• [Description of the task]
Transcribe every line of the material below exactly, leaving out the pictures.

(Beginning of Data)

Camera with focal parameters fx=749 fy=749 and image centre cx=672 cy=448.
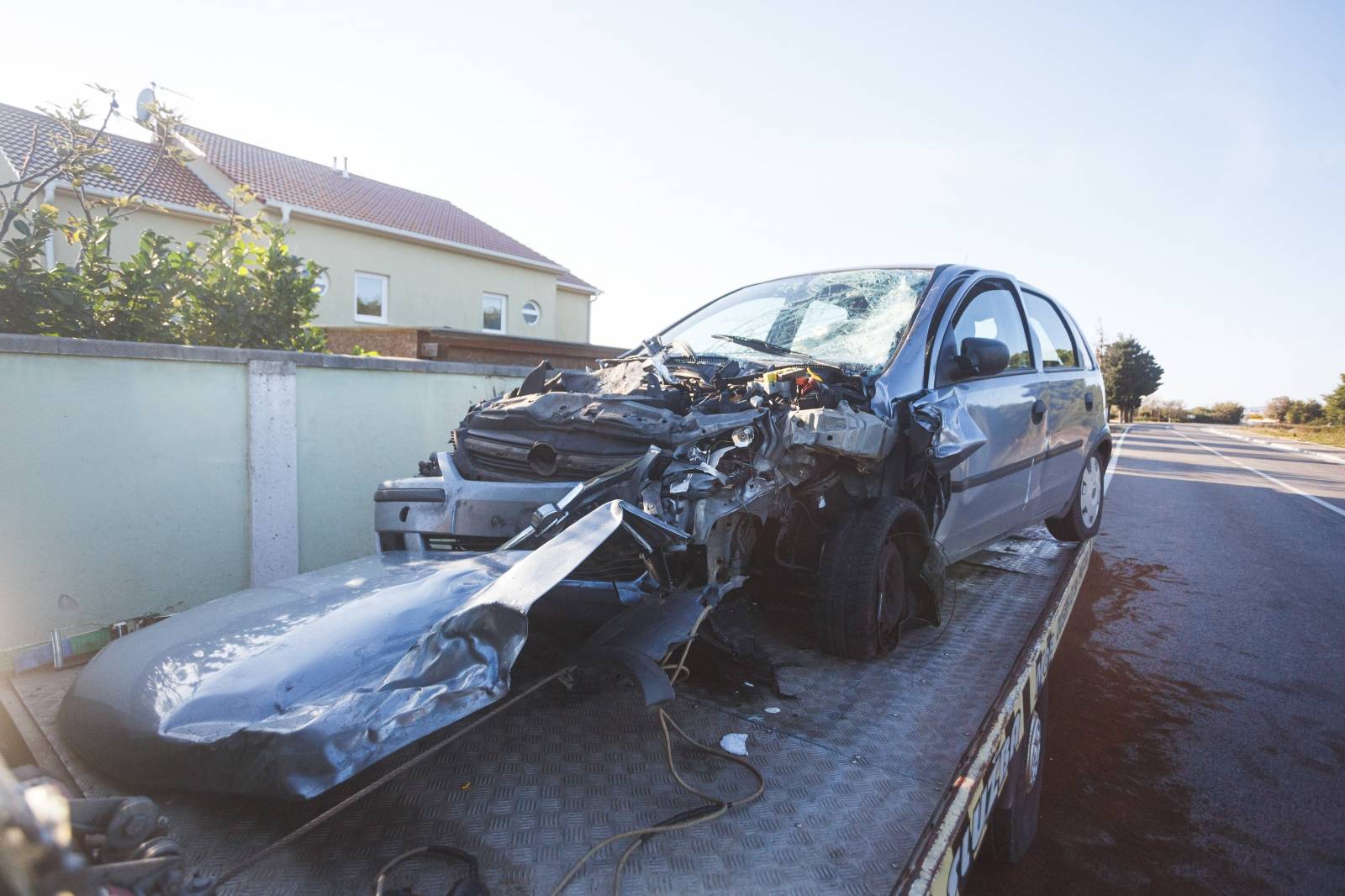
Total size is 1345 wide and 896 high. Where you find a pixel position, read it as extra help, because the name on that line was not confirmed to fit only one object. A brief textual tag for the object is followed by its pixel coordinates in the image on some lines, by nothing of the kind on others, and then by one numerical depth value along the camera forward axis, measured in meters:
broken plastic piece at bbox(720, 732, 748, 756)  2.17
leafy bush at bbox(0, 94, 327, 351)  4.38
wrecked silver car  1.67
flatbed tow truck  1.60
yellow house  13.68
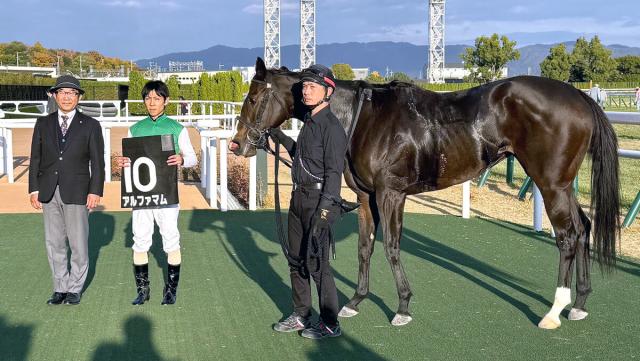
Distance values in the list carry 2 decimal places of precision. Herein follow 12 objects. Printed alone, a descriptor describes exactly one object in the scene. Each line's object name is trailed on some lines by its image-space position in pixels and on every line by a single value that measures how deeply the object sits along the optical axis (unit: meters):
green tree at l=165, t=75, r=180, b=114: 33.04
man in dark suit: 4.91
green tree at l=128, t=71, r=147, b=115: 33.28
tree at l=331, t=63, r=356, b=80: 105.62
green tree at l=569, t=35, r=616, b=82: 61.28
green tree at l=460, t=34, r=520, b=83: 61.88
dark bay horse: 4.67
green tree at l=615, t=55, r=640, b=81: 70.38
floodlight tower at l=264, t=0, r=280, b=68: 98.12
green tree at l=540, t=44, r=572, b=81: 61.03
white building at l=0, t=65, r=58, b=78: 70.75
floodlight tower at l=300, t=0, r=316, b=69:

(End of Data)

• [Written solution]
Camera with focal parameters fx=749 fy=749 and image centre cx=672 cy=448.
Total size is 1345 wide and 896 high. Where you find a pixel position, read it as extra help, because the name on that line was not confirmed to fit only one object. A brief textual tag for the object is followed by its pixel coordinates in the image on some lines, by nothing of the kind on others, and then by one numerical depth value along the camera forward axis, measured in meters:
broken plastic piece at bbox(720, 732, 748, 756)  2.17
leafy bush at bbox(0, 94, 327, 351)  4.38
wrecked silver car  1.67
flatbed tow truck  1.60
yellow house  13.68
Distance values in the list carry 2 decimal places of precision. Herein follow 12 objects. Printed alone, a descriptor describes exactly one object in the scene. Each line's object name is trailed on some lines by its image-space position in pixels and on every line by a single value that measures how deeply the object sits along the optical axis (unit: meters):
green tree at l=165, t=75, r=180, b=114: 33.04
man in dark suit: 4.91
green tree at l=128, t=71, r=147, b=115: 33.28
tree at l=331, t=63, r=356, b=80: 105.62
green tree at l=569, t=35, r=616, b=82: 61.28
green tree at l=460, t=34, r=520, b=83: 61.88
dark bay horse: 4.67
green tree at l=615, t=55, r=640, b=81: 70.38
floodlight tower at l=264, t=0, r=280, b=68: 98.12
green tree at l=540, t=44, r=572, b=81: 61.03
white building at l=0, t=65, r=58, b=78: 70.75
floodlight tower at l=300, t=0, r=316, b=69:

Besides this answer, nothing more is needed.